Motion as the Hidden Thread: Rethinking Myopia, Binocular Vision, and Why We’ve All Been Measuring the Wrong Thing
- gjohnson6493
- 3 days ago
- 3 min read
I’ll respond to the following article: https://reviewofmm.com/is-treatment-needed-for-accommodative-convergence-issues-before-myopia-control/
Why myopia control folks and binocular rehab nerds keep talking past each other, and how the real answer’s hiding in something docs actually measure or prove for—visual motion response.
Let’s start with history nobody quotes. Back in
the 1930’s and 1940’s, optometrists grinding on strabismus, amblyopia, convergence hiccups, and learning messes already obsessed over myopia. It wasn’t some TikTok trend; vision therapy baked it in. Yet today you’ve got primary-care champs proclaiming “add power doesn’t slow myopia,” while behavioral-optometry dinosaurs nod sagely and say, “keep talking, pal.” Same patients, opposite scripts. That’s the grand disconnect.
The culprits? Two things: what we test, and what we blame. Recent reviews—slick tables, big sample sizes—scan AC/A ratios, lag of accommodation, lead of accommodation, relative accommodation, the works.

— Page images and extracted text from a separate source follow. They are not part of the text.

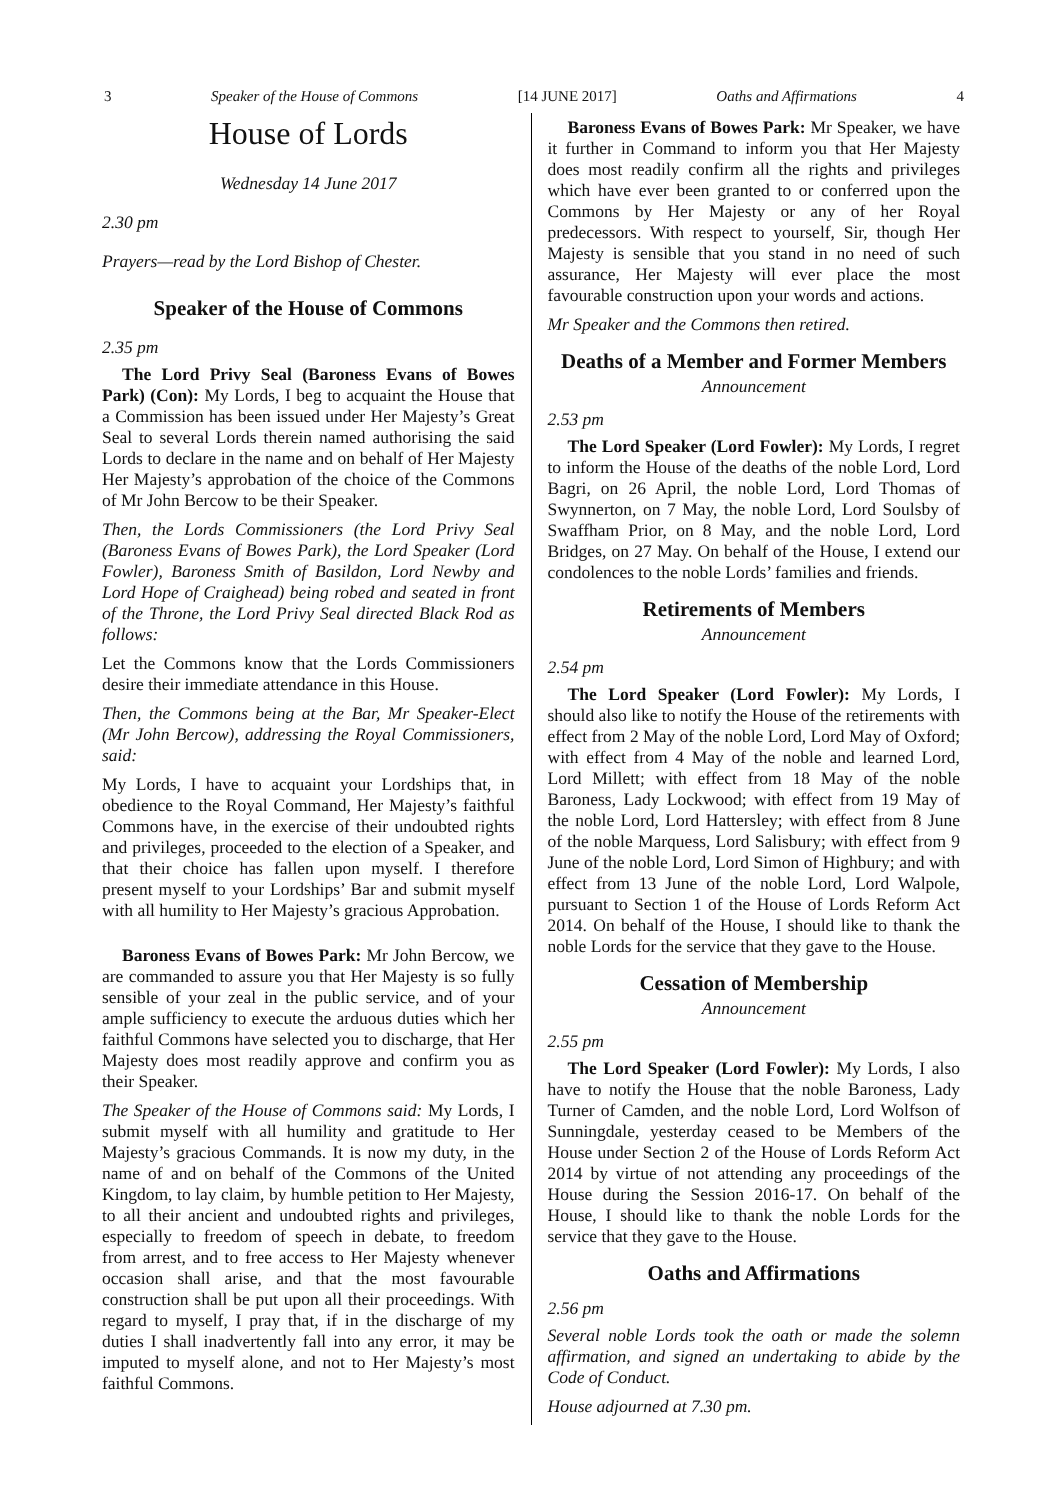3 Speaker of the House of Commons [14 JUNE 2017] Oaths and Affirmations 4
House of Lords
Wednesday 14 June 2017
2.30 pm
Prayers—read by the Lord Bishop of Chester.
Speaker of the House of Commons
2.35 pm
The Lord Privy Seal (Baroness Evans of Bowes Park) (Con): My Lords, I beg to acquaint the House that a Commission has been issued under Her Majesty’s Great Seal to several Lords therein named authorising the said Lords to declare in the name and on behalf of Her Majesty Her Majesty’s approbation of the choice of the Commons of Mr John Bercow to be their Speaker.
Then, the Lords Commissioners (the Lord Privy Seal (Baroness Evans of Bowes Park), the Lord Speaker (Lord Fowler), Baroness Smith of Basildon, Lord Newby and Lord Hope of Craighead) being robed and seated in front of the Throne, the Lord Privy Seal directed Black Rod as follows:
Let the Commons know that the Lords Commissioners desire their immediate attendance in this House.
Then, the Commons being at the Bar, Mr Speaker-Elect (Mr John Bercow), addressing the Royal Commissioners, said:
My Lords, I have to acquaint your Lordships that, in obedience to the Royal Command, Her Majesty’s faithful Commons have, in the exercise of their undoubted rights and privileges, proceeded to the election of a Speaker, and that their choice has fallen upon myself. I therefore present myself to your Lordships’ Bar and submit myself with all humility to Her Majesty’s gracious Approbation.
Baroness Evans of Bowes Park: Mr John Bercow, we are commanded to assure you that Her Majesty is so fully sensible of your zeal in the public service, and of your ample sufficiency to execute the arduous duties which her faithful Commons have selected you to discharge, that Her Majesty does most readily approve and confirm you as their Speaker.
The Speaker of the House of Commons said: My Lords, I submit myself with all humility and gratitude to Her Majesty’s gracious Commands. It is now my duty, in the name of and on behalf of the Commons of the United Kingdom, to lay claim, by humble petition to Her Majesty, to all their ancient and undoubted rights and privileges, especially to freedom of speech in debate, to freedom from arrest, and to free access to Her Majesty whenever occasion shall arise, and that the most favourable construction shall be put upon all their proceedings. With regard to myself, I pray that, if in the discharge of my duties I shall inadvertently fall into any error, it may be imputed to myself alone, and not to Her Majesty’s most faithful Commons.
Baroness Evans of Bowes Park: Mr Speaker, we have it further in Command to inform you that Her Majesty does most readily confirm all the rights and privileges which have ever been granted to or conferred upon the Commons by Her Majesty or any of her Royal predecessors. With respect to yourself, Sir, though Her Majesty is sensible that you stand in no need of such assurance, Her Majesty will ever place the most favourable construction upon your words and actions.
Mr Speaker and the Commons then retired.
Deaths of a Member and Former Members
Announcement
2.53 pm
The Lord Speaker (Lord Fowler): My Lords, I regret to inform the House of the deaths of the noble Lord, Lord Bagri, on 26 April, the noble Lord, Lord Thomas of Swynnerton, on 7 May, the noble Lord, Lord Soulsby of Swaffham Prior, on 8 May, and the noble Lord, Lord Bridges, on 27 May. On behalf of the House, I extend our condolences to the noble Lords’ families and friends.
Retirements of Members
Announcement
2.54 pm
The Lord Speaker (Lord Fowler): My Lords, I should also like to notify the House of the retirements with effect from 2 May of the noble Lord, Lord May of Oxford; with effect from 4 May of the noble and learned Lord, Lord Millett; with effect from 18 May of the noble Baroness, Lady Lockwood; with effect from 19 May of the noble Lord, Lord Hattersley; with effect from 8 June of the noble Marquess, Lord Salisbury; with effect from 9 June of the noble Lord, Lord Simon of Highbury; and with effect from 13 June of the noble Lord, Lord Walpole, pursuant to Section 1 of the House of Lords Reform Act 2014. On behalf of the House, I should like to thank the noble Lords for the service that they gave to the House.
Cessation of Membership
Announcement
2.55 pm
The Lord Speaker (Lord Fowler): My Lords, I also have to notify the House that the noble Baroness, Lady Turner of Camden, and the noble Lord, Lord Wolfson of Sunningdale, yesterday ceased to be Members of the House under Section 2 of the House of Lords Reform Act 2014 by virtue of not attending any proceedings of the House during the Session 2016-17. On behalf of the House, I should like to thank the noble Lords for the service that they gave to the House.
Oaths and Affirmations
2.56 pm
Several noble Lords took the oath or made the solemn affirmation, and signed an undertaking to abide by the Code of Conduct.
House adjourned at 7.30 pm.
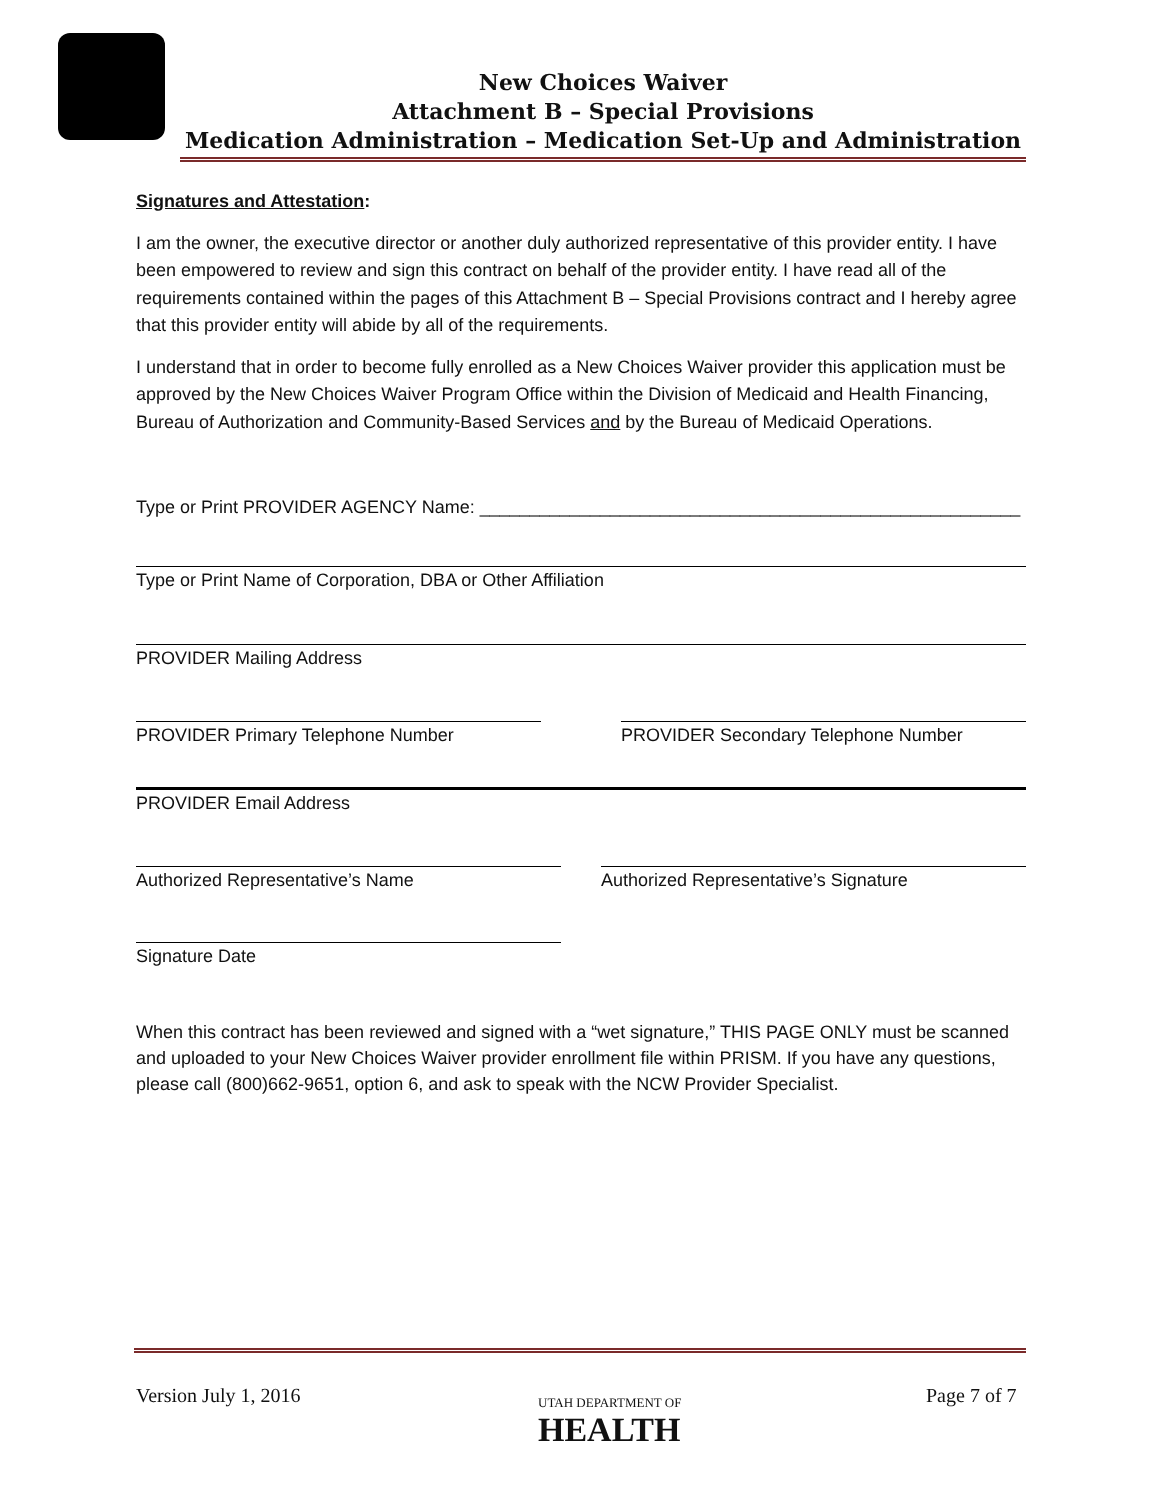New Choices Waiver
Attachment B – Special Provisions
Medication Administration – Medication Set-Up and Administration
Signatures and Attestation:
I am the owner, the executive director or another duly authorized representative of this provider entity. I have been empowered to review and sign this contract on behalf of the provider entity. I have read all of the requirements contained within the pages of this Attachment B – Special Provisions contract and I hereby agree that this provider entity will abide by all of the requirements.
I understand that in order to become fully enrolled as a New Choices Waiver provider this application must be approved by the New Choices Waiver Program Office within the Division of Medicaid and Health Financing, Bureau of Authorization and Community-Based Services and by the Bureau of Medicaid Operations.
Type or Print PROVIDER AGENCY Name: ______________________________________________________
Type or Print Name of Corporation, DBA or Other Affiliation
PROVIDER Mailing Address
PROVIDER Primary Telephone Number PROVIDER Secondary Telephone Number
PROVIDER Email Address
Authorized Representative’s Name Authorized Representative’s Signature
Signature Date
When this contract has been reviewed and signed with a “wet signature,” THIS PAGE ONLY must be scanned and uploaded to your New Choices Waiver provider enrollment file within PRISM. If you have any questions, please call (800)662-9651, option 6, and ask to speak with the NCW Provider Specialist.
Version July 1, 2016
UTAH DEPARTMENT OF
HEALTH
Page 7 of 7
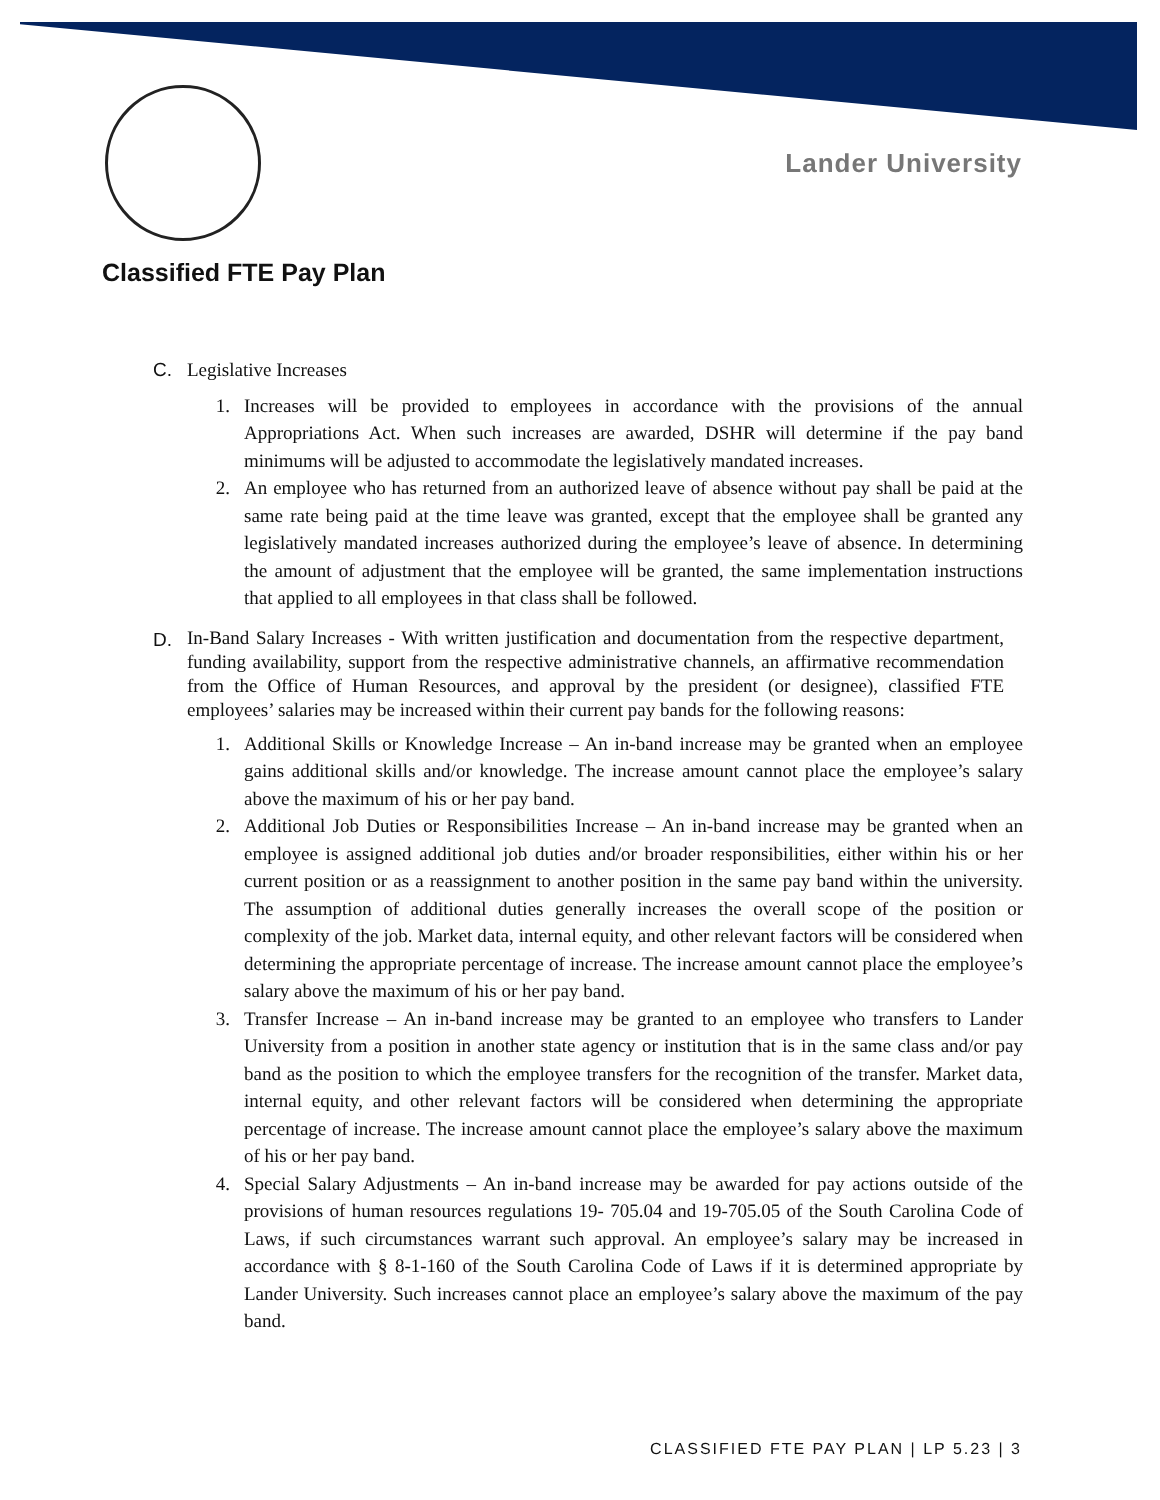Lander University
Classified FTE Pay Plan
C. Legislative Increases
1. Increases will be provided to employees in accordance with the provisions of the annual Appropriations Act. When such increases are awarded, DSHR will determine if the pay band minimums will be adjusted to accommodate the legislatively mandated increases.
2. An employee who has returned from an authorized leave of absence without pay shall be paid at the same rate being paid at the time leave was granted, except that the employee shall be granted any legislatively mandated increases authorized during the employee’s leave of absence. In determining the amount of adjustment that the employee will be granted, the same implementation instructions that applied to all employees in that class shall be followed.
D. In-Band Salary Increases - With written justification and documentation from the respective department, funding availability, support from the respective administrative channels, an affirmative recommendation from the Office of Human Resources, and approval by the president (or designee), classified FTE employees’ salaries may be increased within their current pay bands for the following reasons:
1. Additional Skills or Knowledge Increase – An in-band increase may be granted when an employee gains additional skills and/or knowledge. The increase amount cannot place the employee’s salary above the maximum of his or her pay band.
2. Additional Job Duties or Responsibilities Increase – An in-band increase may be granted when an employee is assigned additional job duties and/or broader responsibilities, either within his or her current position or as a reassignment to another position in the same pay band within the university. The assumption of additional duties generally increases the overall scope of the position or complexity of the job. Market data, internal equity, and other relevant factors will be considered when determining the appropriate percentage of increase. The increase amount cannot place the employee’s salary above the maximum of his or her pay band.
3. Transfer Increase – An in-band increase may be granted to an employee who transfers to Lander University from a position in another state agency or institution that is in the same class and/or pay band as the position to which the employee transfers for the recognition of the transfer. Market data, internal equity, and other relevant factors will be considered when determining the appropriate percentage of increase. The increase amount cannot place the employee’s salary above the maximum of his or her pay band.
4. Special Salary Adjustments – An in-band increase may be awarded for pay actions outside of the provisions of human resources regulations 19- 705.04 and 19-705.05 of the South Carolina Code of Laws, if such circumstances warrant such approval. An employee’s salary may be increased in accordance with § 8-1-160 of the South Carolina Code of Laws if it is determined appropriate by Lander University. Such increases cannot place an employee’s salary above the maximum of the pay band.
CLASSIFIED FTE PAY PLAN | LP 5.23 | 3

Verdict: “No difference between kids who myopiate and kids who coast.” Translation: those numbers are tombstones, not trailheads. They show endpoints, not why the car went off the road.
Cue my undergrad flashbacks. Health-psych professor: “Falling asleep with shoes on equals morning headache.” Duh, booze was the driver. Gen-psych professor: “Ice-cream sales spike with murders—summer heat’s the shared dad.” Correlation isn’t causation; it’s homework. So between myopia and wonky binocularity, what’s the shared dad? Simple: visual motion/visuospatial processing and response.
I check it every day with OKN strips—monocular, binocular, left, right, sometimes up-down. Children with hyperopia plus reading pain, adults post-concussion, you name it—many display deficits in visual motion processing of some form. Same glitch shows up in ortho-K patients who flatten, MiSight wearers who stall, even the random six-year-old in +0.25 who stops inching up a diopter a year. Motion deficit. Motion fix.
Now watch this: peripheral hyperopic defocus isn’t magic; it’s a fancy form-deprivation hack that chokes the peripheral retina’s motion detector. Primary Care Myopia-control peeps chant “hyperopic defocus,” but peel the label off and it’s still motion. Plain old form deprivation works too—ask any chicken, rabbit, or mouse, or other little critter that was involuntarily subjected to experimentation. The lens shape doesn’t matter; the motion bump does.
Flip side: slap a minus on—boom, motion stalls in the periphery, eye keeps stretching. Its physiology 101: Positive feedback loops want steady motion; negative loops solidify stasis. Myopia? That’s the runaway loop when motion stalls and emmetropization adaptation unwittingly fails.
Here’s where it gets cheeky. Individualize an Add +0.25, +0.50, or even +0.62 at near—primary-care crowd says “won’t touch myopia.” Vision therapy crew slips it in anyway and swears progress slows. Who’s right? Both, if you “zoom out.” That tiny plus isn’t taming central accommodation; it’s juicing peripheral motion. Ever see nystagmus melt with +0.5? Not because the kid’s lens flexed—it’s because motion feedback looped back quieter. Depth-of-focus absorbs the accommodative nudge; motion eats over-emmetropiation.
Suppression’s the same story. Keynote optometric speaker calls it “down-regulated visual motion.” Give me ten minutes with a rotating drum, toss in vestibular input, suppression flips off like a bad habit.
No surgery, no patching—just motion.
So what do we do? Burn the AC/A charts. Run the full 21-point adaptation battery: Multiple
Dynamic Rets, OKN functions, fixation-disparity adaptation—not just static disparity—visual-motion thresholds, pursuit gain, saccade latency, the kitchen sink. Track how the system self-tunes, not where it lands.
Side note: I ran this on myself—n=1, total mad scientist. Twelve years ago at minus -6.50, certified myope. I’ve crawled into -5’s, then -4’s—without atropine, without night lenses. Am I shrinking my eyeball? Who knows. Am I recalibrating motion-driven perception? You bet. Proof? TBD, but the blur chart doesn’t lie. I’m now able to crack out 20/15 with a -2.25 MiSight lens.
Bottom line: stop arguing if binoc disorders cause myopia or myopia causes binoc disorders. They’re twin symptoms of one engine rattle—motion processing gone lazy. Treat the engine, not the smoke. Ortho-K, MiSight, low-dose plus or atropine—they all crank the volume on peripheral motion. Figure out how each kid’s brain samples that motion, then coach it. Everything else is just optometry theater.